* _Text for analysis_
⟨

Here's the question and my work. Which part am I wrong?


f(x,y) = 1/√(1-2xy+y^2)

Prove that ∂/∂x{(1-x^2)*∂f/∂x} + ∂/∂y{(y^2)*∂f/∂y} = 0

 

Sudharaka

Well-known member
MHB Math Helper
Feb 5, 2012
1,621
I have calculated 3 times and I still don't get the answer. The answer should be 0.
Here's the question and my work. Which part am I wrong?


f(x,y) = 1/√(1-2xy+y^2)

Prove that ∂/∂x{(1-x^2)*∂f/∂x} + ∂/∂y{(y^2)*∂f/∂y} = 0

Hi aruwin, :)

You have used the quotient rule incorrectly when calculating, \(\displaystyle\frac{\partial}{\partial x}\left[\frac{y(1-x^2)}{(1-2xy+y^2)^{\frac{3}{2}}}\right]\mbox{ and }\frac{\partial}{\partial y}\left[\frac{(x-y)y^2}{(1-2xy+y^2)^{\frac{3}{2}}}\right]\).

Kind Regards,
Sudharaka
 

aruwin

Member
Jul 4, 2012
121
Hi aruwin, :)

⟩

* _Activity A_
In the forum thread on the partial derivative proof, which rule does Sudharaka say was applied incorrectly?
* _Activity B_
Resume the forum thread on the partial derivative proof, beginning after its final line.

* _Information supplied_
⟨

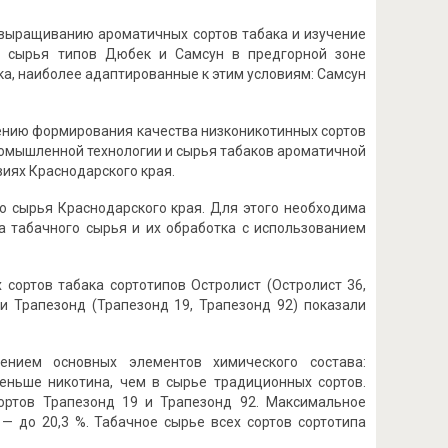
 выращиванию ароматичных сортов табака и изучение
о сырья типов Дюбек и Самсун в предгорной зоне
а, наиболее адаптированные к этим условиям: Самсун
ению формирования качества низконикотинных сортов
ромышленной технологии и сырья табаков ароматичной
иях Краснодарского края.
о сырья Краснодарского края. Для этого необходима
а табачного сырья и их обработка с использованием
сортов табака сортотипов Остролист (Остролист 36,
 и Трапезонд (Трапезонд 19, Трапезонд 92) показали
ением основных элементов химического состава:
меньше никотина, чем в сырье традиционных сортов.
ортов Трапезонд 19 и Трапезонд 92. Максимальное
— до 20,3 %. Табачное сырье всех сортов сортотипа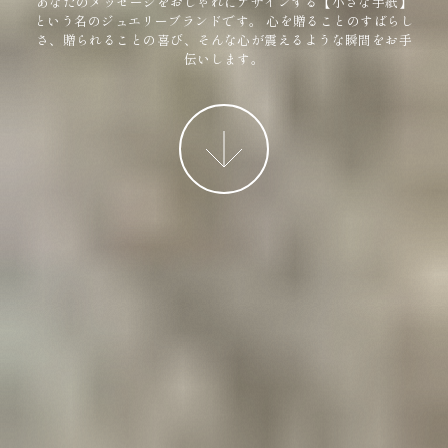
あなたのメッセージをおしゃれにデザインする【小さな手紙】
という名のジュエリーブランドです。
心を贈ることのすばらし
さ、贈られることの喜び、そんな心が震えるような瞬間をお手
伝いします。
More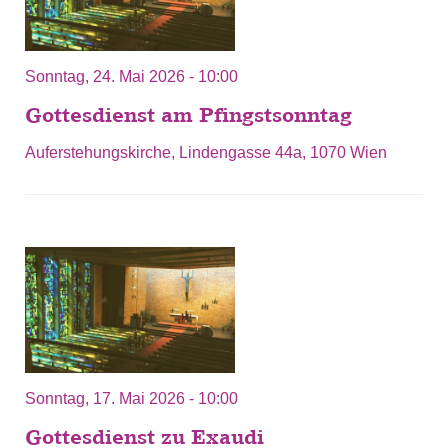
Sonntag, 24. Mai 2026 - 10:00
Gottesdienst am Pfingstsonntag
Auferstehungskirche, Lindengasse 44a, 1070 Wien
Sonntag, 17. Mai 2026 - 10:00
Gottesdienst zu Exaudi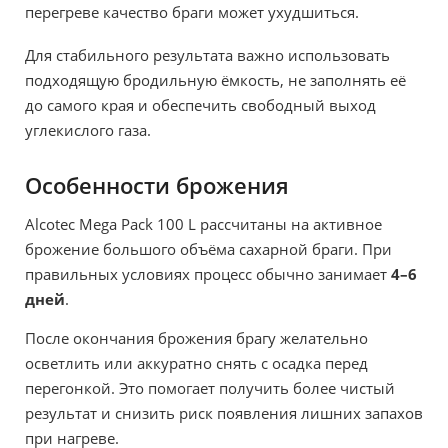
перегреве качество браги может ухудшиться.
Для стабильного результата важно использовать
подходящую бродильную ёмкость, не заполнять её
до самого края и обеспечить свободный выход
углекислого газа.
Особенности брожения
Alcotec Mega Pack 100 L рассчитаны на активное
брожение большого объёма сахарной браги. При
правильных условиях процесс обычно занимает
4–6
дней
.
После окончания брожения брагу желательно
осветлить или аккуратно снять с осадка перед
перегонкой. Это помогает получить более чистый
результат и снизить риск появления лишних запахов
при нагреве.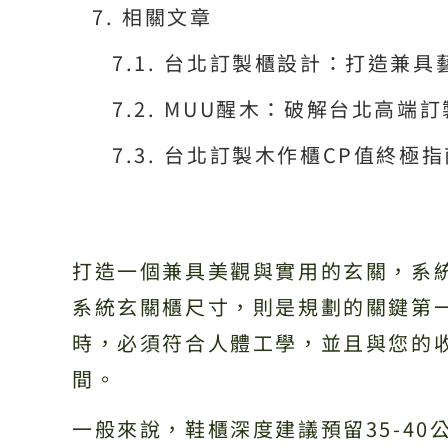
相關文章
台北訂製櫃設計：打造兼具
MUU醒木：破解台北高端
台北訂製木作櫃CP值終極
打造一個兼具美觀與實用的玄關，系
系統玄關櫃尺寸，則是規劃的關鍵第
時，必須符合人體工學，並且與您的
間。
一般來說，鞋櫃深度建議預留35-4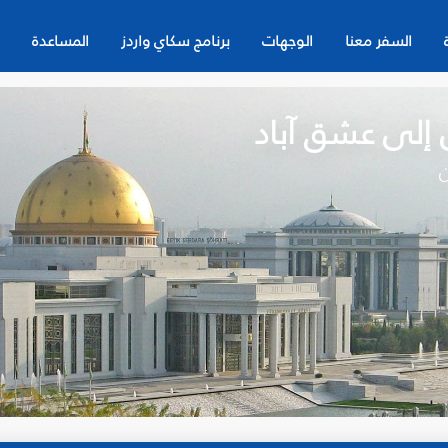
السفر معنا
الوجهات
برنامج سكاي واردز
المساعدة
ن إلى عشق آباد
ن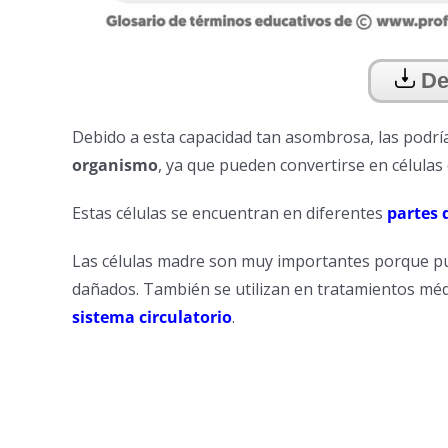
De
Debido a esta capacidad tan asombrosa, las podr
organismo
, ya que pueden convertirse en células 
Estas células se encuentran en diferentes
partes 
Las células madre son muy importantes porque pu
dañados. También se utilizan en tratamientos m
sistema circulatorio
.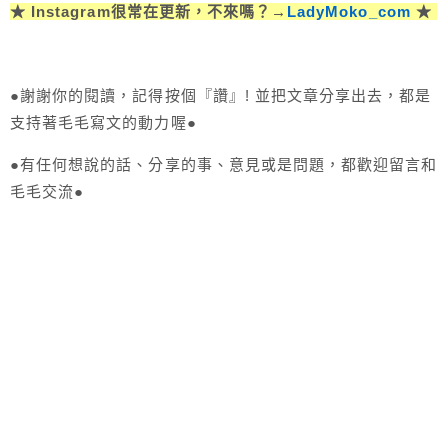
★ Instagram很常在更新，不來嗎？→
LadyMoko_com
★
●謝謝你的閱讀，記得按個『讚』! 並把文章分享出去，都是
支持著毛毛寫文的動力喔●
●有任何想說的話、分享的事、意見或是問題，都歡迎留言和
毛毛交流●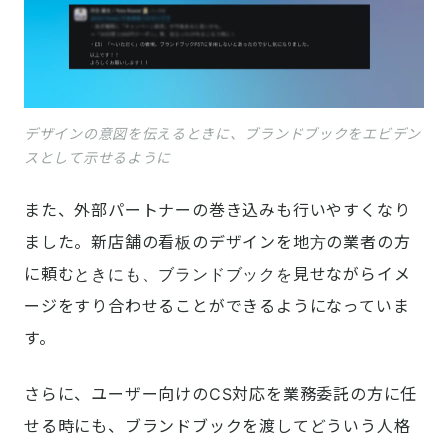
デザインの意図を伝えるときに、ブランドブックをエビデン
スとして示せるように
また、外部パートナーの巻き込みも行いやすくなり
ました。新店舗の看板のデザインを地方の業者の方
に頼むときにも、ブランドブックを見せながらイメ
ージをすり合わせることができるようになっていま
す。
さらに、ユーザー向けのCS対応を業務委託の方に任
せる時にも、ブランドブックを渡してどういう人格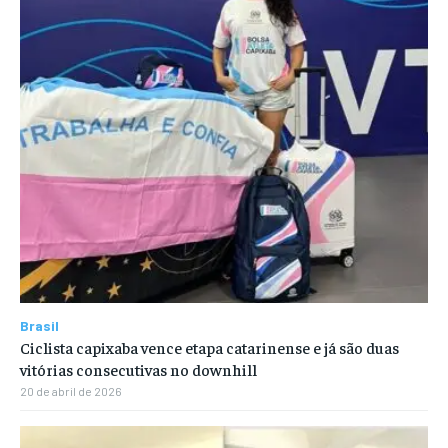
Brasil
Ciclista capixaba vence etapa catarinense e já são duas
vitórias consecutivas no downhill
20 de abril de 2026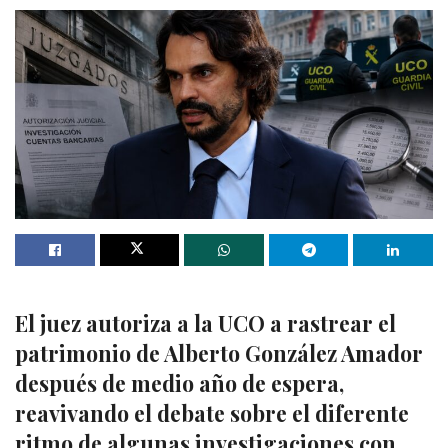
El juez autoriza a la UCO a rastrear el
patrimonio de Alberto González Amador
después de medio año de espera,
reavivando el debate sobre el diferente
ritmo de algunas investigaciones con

⟩

* _Answer A_
The quotient rule.

* _Answer B_
You have used the quotient rule incorrectly when calculating, \(\displaystyle\frac{\partial}{\partial x}\left[\frac{y(1-x^2)}{(1-2xy+y^2)^{\frac{3}{2}}}\right]\mbox{ and }\frac{\partial}{\partial y}\left[\frac{(x-y)y^2}{(1-2xy+y^2)^{\frac{3}{2}}}\right]\).

Kind Regards,

Sudharaka
Oh my gosh, yes. I have found what is wrong :)
 
Last edited by a moderator:

Fantini

"Read Euler, read Euler." - Laplace
MHB Math Helper
Feb 29, 2012
342
Let's try using the product rule: $$ \frac{\partial}{\partial x} \left[ (y-x^2y)(1-2xy+y^2)^{-\frac{3}{2}} \right] $$ $$= (-2xy)(1-2xy+y^2)^{-\frac{3}{2}} + (y-x^2y)\left( - \frac{3}{2} \right) (-2y) (1-2xy+y^2)^{-\frac{5}{2}}$$ $$= \frac{(-2xy)(1-2xy+y^2) + (y-x^2y)(3y)}{(1-2xy+y^2)^{\frac{5}{2}}} $$ $$= \frac{-2xy+4x^2y^2-2xy^3+3y^2-3x^2y^2}{(1-2xy+y^2)^{\frac{5}{2}}}$$ $$= \frac{-2xy+3y^2-2xy^3+x^2y^2}{(1-2xy+y^2)^{\frac{5}{2}}}.$$ Hope it helps.
 

aruwin

Member
Jul 4, 2012
121
Thanks,guys!I have solved this question :)